Les seuls qui souffrent aujourd'hui ce sont les civils, quelle que soit leur appartenance politique. Tout le monde est touché dans son quotidien : la plupart des banques ont fermé - Gbagbo a réouvert la SGBCI vendredi et les Ivoiriens peuvent retirer jusqu'à 200 000 F CFA et 700 000 F CFA pour les entreprises, selon des sources abidjanaises ; les prix des denrées alimentaires ont grimpé, sans parler des affrontements. Il ne fait pas bon vivre à Abobo ou à Abidjan en ce moment, les gens fuient. Malgré cette souffrance commune, les Ivoiriens restent partisans et le pays est divisé entre pro-Ouattara et pro-Gbagbo.
Comment voyez-vous l'avenir ? Ce sont les peuples qui décident et font changer les choses. Il manque à la Côte d'Ivoire cette volonté populaire, cette société civile unie - comme ce qu'on a vu en Tunisie, en Egypte ou avant
en Guinée. En Côte d'Ivoire, la société civile est partisane, car elle sort de dix ans de guerre civile larvée. Les Ivoiriens sont fatigués, épuisés. Ils ne sortent pas dans la rue parce qu'ils n'ont plus envie de mourir pour quelqu'un. C'est aussi pour ça qu'ils croient beaucoup en la communauté internationale.
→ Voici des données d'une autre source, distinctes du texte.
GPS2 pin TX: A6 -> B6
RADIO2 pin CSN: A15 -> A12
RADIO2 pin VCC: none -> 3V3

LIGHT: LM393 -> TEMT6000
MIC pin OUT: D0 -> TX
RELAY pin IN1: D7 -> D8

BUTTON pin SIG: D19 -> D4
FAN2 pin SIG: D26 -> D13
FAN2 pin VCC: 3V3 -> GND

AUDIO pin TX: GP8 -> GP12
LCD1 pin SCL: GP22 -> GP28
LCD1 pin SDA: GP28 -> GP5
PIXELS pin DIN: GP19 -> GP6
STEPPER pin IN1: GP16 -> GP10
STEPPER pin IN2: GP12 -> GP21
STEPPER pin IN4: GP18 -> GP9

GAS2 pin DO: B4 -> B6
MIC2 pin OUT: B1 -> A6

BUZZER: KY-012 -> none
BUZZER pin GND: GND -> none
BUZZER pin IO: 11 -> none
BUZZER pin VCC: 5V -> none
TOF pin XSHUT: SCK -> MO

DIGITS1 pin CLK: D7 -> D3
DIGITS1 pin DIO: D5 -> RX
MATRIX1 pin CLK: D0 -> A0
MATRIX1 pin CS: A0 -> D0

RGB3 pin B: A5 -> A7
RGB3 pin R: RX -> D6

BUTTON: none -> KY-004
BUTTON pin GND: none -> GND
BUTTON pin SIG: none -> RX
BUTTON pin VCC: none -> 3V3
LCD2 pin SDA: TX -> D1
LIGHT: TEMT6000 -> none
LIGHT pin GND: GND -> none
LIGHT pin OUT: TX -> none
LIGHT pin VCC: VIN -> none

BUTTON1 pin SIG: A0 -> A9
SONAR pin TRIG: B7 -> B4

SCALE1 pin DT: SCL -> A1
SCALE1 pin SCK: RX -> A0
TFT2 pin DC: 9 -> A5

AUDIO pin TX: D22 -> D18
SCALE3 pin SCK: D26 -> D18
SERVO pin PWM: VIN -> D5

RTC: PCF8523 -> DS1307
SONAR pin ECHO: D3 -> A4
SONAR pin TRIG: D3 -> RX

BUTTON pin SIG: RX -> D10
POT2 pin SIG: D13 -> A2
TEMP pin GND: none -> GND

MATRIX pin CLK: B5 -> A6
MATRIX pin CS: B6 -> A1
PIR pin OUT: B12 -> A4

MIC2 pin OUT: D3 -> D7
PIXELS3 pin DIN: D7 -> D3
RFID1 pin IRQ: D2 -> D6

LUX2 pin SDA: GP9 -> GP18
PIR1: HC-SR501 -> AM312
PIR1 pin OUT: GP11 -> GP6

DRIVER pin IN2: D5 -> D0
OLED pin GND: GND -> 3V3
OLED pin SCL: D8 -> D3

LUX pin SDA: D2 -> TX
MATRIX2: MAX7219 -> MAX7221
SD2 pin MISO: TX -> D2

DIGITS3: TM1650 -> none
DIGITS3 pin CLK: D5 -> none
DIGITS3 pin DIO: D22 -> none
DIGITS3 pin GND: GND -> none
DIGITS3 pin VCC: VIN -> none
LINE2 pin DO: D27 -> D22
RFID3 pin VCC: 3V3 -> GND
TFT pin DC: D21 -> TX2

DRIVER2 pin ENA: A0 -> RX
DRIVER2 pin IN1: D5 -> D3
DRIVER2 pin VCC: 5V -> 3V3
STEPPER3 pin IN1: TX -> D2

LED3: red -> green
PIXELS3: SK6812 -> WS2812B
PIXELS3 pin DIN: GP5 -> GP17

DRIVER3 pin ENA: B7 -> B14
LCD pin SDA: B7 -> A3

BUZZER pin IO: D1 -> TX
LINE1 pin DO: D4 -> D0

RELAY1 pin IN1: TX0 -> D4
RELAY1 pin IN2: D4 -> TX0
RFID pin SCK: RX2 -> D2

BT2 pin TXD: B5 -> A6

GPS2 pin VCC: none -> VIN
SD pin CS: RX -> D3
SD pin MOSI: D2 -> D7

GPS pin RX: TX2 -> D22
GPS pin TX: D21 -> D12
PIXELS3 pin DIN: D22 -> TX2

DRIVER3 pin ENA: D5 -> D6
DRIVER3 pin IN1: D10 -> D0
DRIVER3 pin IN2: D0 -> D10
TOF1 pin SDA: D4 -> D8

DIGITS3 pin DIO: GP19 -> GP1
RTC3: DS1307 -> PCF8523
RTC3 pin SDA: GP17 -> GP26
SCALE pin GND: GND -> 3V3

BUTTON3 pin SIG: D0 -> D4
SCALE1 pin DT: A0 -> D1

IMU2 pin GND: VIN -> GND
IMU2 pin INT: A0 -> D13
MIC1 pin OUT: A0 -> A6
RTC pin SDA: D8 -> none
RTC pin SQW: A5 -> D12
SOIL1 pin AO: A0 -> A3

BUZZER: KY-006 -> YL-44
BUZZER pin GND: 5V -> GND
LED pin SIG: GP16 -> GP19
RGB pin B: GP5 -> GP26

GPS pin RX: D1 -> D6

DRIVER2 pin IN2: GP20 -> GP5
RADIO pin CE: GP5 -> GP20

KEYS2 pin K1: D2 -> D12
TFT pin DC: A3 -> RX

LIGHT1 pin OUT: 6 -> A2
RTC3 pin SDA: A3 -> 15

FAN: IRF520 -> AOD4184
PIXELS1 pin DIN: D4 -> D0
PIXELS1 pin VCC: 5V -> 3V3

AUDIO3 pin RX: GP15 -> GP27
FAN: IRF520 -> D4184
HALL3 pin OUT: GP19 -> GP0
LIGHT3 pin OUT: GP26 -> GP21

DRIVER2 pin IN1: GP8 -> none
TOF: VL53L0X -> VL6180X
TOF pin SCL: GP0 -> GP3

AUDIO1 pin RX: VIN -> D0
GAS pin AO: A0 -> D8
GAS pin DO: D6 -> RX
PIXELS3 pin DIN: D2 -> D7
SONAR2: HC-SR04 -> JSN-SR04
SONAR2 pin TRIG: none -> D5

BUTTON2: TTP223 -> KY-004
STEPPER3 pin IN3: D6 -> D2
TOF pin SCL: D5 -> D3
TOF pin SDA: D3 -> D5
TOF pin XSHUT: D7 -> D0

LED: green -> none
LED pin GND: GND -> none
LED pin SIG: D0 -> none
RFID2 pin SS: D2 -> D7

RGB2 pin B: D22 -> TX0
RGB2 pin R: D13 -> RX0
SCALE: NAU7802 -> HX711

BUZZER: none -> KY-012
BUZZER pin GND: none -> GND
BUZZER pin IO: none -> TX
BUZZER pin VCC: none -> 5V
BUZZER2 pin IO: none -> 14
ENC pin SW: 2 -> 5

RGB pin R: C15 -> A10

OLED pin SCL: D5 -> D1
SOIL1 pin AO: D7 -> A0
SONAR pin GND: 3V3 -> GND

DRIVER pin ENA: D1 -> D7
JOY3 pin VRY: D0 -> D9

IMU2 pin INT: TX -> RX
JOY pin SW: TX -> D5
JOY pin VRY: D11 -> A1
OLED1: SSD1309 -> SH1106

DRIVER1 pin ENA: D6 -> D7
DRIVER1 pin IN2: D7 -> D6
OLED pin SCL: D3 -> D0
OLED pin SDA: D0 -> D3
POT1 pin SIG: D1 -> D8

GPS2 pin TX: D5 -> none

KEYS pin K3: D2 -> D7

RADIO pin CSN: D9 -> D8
Mais encore une fois, il n'y a que les Ivoiriens qui trouveront une solution à leurs problèmes. la communauté internationale sert d'abord ses propres intérêts. La solution viendra, je l'espère, d'un dialogue interivoirien.
Y a-t-il urgence à agir ? Il y a urgence depuis le 2 décembre (le second tour de la présidentielle, NDLR). Quand on connaît l'histoire récente de la Cote d'Ivoire, on savait que ça ne pouvait que s'envenimer. Gbagbo avait dit dès le début qu'il ne partirait pas. On a donc laissé pourrir une situation hautement explosive. On peut se demander si cela n'a pas été fait de manière volontaire, pour une raison que j'ignore. Cependant, je n'ai pas de preuve pour étayer ce sentiment et je ne vise personne.